I believe if you love creating images then nothing will stop you from your goals.  Persistence under extreme pressure should make you more determined, not less.  You might have to find other avenues of revenue and balance your obsessive need to create images with love of family, friends and your local community.  Alot of my friends in the photography business began looking for other outlets for their creativity as the photo industry collapsed.  In some cases these outlets were their first loves.  My friends are now back to writing comedy, playing and performing music, writing essays, writing books and poetry, teaching and painting.  We as creative humans must express ourselves and this expression is not limited to just photography. Keep making meaningful images but also don't get obsessive about just one means of expression. Fulfill your lives in as many ways you can. In other words, it is a good idea nowadays not to put all your skills in one basket.





Sunday, September 8, 2013

September 8, 2013


Can you still create images and work full time?  I think you can.  I have been doing it now for over three years and yes, it is exhausting but I still feel rewarded by making an effort to get out and create imagery.  I have been in the photo business for 35 years and have been taking photos since my younger brother got a Polaroid camera for Christmas and I got a reel to reel tape recorder.  When I saw that camera and the images he created, I knew that is what I wanted to do.
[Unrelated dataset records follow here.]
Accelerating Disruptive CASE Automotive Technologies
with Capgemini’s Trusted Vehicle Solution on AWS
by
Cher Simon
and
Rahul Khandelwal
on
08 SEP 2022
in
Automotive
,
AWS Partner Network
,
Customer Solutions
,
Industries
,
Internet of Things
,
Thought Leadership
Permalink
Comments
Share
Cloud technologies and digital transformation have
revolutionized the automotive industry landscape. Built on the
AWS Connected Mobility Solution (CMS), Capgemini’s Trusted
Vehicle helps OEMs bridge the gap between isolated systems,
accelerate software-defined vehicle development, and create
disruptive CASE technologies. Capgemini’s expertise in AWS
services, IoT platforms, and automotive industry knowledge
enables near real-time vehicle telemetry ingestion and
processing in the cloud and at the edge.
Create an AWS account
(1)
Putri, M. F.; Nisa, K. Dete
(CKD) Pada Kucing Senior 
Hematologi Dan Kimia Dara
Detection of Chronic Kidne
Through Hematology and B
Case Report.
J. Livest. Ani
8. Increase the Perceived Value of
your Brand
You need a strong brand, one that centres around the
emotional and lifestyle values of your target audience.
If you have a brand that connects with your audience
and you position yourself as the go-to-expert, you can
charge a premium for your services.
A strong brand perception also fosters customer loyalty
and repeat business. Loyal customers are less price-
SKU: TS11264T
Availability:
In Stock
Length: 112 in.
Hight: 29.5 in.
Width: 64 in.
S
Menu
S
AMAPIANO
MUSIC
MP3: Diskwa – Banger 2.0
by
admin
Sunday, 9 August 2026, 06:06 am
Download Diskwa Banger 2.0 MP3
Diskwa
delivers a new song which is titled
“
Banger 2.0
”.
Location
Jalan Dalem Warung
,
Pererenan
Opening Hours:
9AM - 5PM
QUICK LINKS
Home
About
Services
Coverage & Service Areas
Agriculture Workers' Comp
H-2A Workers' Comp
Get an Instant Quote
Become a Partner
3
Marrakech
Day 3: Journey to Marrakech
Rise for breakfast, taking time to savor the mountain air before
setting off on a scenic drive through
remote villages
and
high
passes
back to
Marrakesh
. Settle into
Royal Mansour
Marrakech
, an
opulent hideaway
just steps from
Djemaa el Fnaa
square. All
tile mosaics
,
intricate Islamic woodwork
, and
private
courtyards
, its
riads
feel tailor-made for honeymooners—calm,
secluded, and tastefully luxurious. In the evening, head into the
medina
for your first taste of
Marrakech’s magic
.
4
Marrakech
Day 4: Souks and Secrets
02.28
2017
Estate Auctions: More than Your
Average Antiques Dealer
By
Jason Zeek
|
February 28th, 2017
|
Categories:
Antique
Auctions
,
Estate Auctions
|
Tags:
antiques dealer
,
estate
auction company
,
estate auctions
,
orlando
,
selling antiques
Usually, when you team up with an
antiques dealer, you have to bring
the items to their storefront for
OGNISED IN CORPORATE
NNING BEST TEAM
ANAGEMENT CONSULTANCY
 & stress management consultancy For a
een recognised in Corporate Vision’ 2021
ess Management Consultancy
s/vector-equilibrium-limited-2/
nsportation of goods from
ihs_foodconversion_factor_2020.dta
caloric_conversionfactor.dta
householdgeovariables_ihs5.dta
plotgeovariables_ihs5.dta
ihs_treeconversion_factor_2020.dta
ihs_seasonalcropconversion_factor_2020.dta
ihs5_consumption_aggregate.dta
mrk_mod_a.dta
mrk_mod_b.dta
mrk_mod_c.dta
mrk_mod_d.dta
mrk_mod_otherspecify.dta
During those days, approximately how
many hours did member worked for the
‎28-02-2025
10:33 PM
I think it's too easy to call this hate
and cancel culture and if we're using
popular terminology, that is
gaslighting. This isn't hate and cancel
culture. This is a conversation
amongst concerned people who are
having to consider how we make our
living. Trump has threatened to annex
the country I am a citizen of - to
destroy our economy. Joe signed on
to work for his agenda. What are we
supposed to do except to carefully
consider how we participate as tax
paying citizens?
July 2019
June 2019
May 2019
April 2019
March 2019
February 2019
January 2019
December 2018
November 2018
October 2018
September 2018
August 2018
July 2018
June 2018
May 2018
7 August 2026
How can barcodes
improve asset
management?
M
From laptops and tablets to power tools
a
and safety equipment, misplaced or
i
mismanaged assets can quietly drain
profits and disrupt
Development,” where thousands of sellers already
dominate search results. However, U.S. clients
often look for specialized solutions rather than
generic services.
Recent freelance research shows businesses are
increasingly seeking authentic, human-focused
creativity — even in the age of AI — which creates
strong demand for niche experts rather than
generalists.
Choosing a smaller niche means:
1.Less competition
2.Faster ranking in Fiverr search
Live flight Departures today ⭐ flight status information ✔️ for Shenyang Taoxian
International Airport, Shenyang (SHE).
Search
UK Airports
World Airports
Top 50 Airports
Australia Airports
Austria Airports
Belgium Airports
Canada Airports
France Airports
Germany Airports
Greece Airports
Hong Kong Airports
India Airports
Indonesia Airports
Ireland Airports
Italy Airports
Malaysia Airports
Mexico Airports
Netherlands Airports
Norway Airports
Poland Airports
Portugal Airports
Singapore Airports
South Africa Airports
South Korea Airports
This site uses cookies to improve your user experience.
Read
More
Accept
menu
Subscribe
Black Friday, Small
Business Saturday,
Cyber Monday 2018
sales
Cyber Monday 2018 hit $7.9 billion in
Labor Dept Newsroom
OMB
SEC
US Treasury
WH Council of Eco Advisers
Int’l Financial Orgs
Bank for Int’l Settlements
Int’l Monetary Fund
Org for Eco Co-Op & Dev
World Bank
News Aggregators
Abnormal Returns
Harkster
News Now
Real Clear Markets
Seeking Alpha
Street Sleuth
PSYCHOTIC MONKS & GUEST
So I would take his camera when he wasn't looking and shoot images I felt were interesting.

Working two jobs takes alot out of you and when you add in the hardest job you will ever have, raising a family, well, time management becomes so important in order to get everything accomplished. Success will come in little steps and small victories by being focused, disciplined and taking action.

Here are some things that help me:

  1. Shoot every week.
  2. Edit the images down to the very best
  3. Do post production on the images ie: cropping, color correcting and spotting. 
  4. Caption and keyword your imagery. This is a must.
  5. Get them out to as many outlets as possible to make sales.
  6. Get a website of your own, I use PhotoShelter
  7. Have patience
  8. Have fun and don't get caught up in the newest and greatest.  Don't take yourself too seriously. Just be yourself and enjoy family, friends and creating imagery you can be proud to share with others.

These are just a summary of what it takes.  We all have our priorities. In the early 90s soon after the birth of our second child, my wife and I decided to sell our house and travel in an RV (our first child was grown and out of the house). I was lucky enough to have my wife's support and we traveled in that RV for ten years.  We raised our second child in the motor home and she saw some of the great places this country has to offer.  When we finally decided to settle back down in a house (she was turning thirteen and the RV was getting alittle crowded) our daughter mentioned one day that she wished we were back traveling! That made me grateful we had done what we did and took a chance and it paid off.